O bruxo pulou para dentro da tumba sem dificuldades já que a mesma não era muito grande. Sussurrou algumas outras palavras em latim e viu as tochas da tumba circular se iluminarem o local com suas chamas azuis. Não gostava do tom vermelho e laranja que o fogo transmitia.  Olhou ao redor e seus olhos logo se cravaram no caixão de madeira colocado de pé em um dos cantos da parede circular. Sem hesitar um segundo sequer retirou a tampa mofada do caixão e se pôs a encarar o pequeno ser ali dentro. Era baixinho e tinha os cabelos cinzentos que deixavam claro o seu status de vampiro, e não deixassem a estaca de madeira provavelmente o faria. Caçadores tolos. Não sabiam que uma simples estaca como aquela apenas o colocaria em um sono eterno ao invés de manda-lo de uma vez por todas para o ínfero? Ao jugar pela completa falta de runas e pedras na estaca não deviam fazer a mínima ideia. De qualquer forma, melhor para o feiticeiro.

Ele respirou fundo mais uma vez, receoso pela primeira vez em todos aqueles anos. Aquilo era realmente o certo a se fazer? Seria forte o suficiente para controla-lo ou apenas caminhava em passos silenciosos para a morte lenta, seca e dolorosa? Não sabia. Mas quem disse que se importava? Tão rápido quanto a hesitação veio ela se esvaiu. Havia jurado no tumulo dos membros do seu clã que se vingaria ou morreria tentando. Se morresse, bom, já havia vivido tempo demais.

 Em um movimento rápido retirou a estaca do peito do garoto e viu quando ele abriu os olhos puxados, desesperados, faminto. Ele tinha sede. Se Jungkook não tivesse o ameaçado com a estaca ele provavelmente teria voado em seu pescoço, mas a estaca estava a milímetros do peito do mais baixo e ele não se arriscaria. Não queria passar mais um único segundo naquela escuridão angustiante.

_Ola, Jimin_ disse calmo, mas duvidava que o outro fosse capaz de responder_ Antes de tudo quero deixar claro que eu tenho uma estaca de verdade ali dentro e se eu crava-la em você não tem volta.

O garoto não se mexeu, apenas continuou escarando a imensidão preta nos olhos do maior. Um bruxo, um maldito e poderoso bruxo. Quando fora a última vez em que viu um bruxo com uma marca tão escura, tão clara? Não sabia se não se lembrava porque nunca tinha visto um ou se sua fome simplesmente não deixava sua cabeça trabalhar.
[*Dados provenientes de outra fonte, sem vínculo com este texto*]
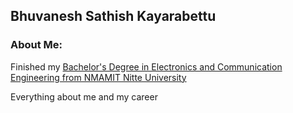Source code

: ## Bhuvanesh Sathish Kayarabettu
### About Me: 
Finished my [Bachelor's Degree in Electronics and Communication Engineering from NMAMIT Nitte University](https://github.com/WrathofBhuvan11/WrathofBhuvan11.github.io/blob/main/documents/bachelors%20of%20engineering%20main%20certificate%20.pdf)

Everything about me and my career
_Eu sei que está faminto, mas não se preocupe, eu posso lhe dar o que você quer_ virou a cabeça expondo o pescoço alvo para o ser acinzentado fazendo-o salivar_ Mas para isso você tem que me dar algo em troca.

O vampiro não emitiu um ruído sequer, mas lançou um olhar indagador ao feiticeiro que lhe sorriu mais abertamente.
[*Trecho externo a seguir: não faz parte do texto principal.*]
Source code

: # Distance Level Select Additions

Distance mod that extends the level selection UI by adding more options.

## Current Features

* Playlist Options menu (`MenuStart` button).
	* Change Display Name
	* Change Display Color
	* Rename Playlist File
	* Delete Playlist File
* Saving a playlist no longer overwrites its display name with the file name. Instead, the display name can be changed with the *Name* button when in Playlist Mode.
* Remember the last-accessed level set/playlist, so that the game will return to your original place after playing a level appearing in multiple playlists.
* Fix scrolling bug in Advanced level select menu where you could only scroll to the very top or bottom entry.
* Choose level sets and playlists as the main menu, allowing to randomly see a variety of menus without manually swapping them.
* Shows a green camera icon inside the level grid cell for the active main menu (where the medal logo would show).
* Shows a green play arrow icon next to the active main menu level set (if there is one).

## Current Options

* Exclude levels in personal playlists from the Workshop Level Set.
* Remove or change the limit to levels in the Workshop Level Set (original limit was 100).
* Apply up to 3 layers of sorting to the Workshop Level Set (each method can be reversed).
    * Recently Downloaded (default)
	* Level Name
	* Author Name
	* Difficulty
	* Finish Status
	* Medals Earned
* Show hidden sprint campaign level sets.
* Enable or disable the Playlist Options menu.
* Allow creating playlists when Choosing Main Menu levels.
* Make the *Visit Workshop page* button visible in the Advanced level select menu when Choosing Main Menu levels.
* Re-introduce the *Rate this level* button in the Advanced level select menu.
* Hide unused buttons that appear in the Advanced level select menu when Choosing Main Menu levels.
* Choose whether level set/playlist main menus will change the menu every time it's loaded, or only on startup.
_Eu quero sua ajuda, Park Jimin_ não sabia como, mas a cor nos olhos do feiticeiro se intensificou_ Eu quero que você me ajude a me vingar de algumas pessoas. Você topa?

Jimin até tentou pensar um pouco, mas sede por sangue era tanta que mesmo sem entender seu verdadeiro papel naquele tabuleiro balançou a cabeça em concordância e se jogou nos braços do outro quando o mesmo jogou a estaca em um canto e lhe deu livre acesso a seu pescoço, onde cravou as presas afiadas.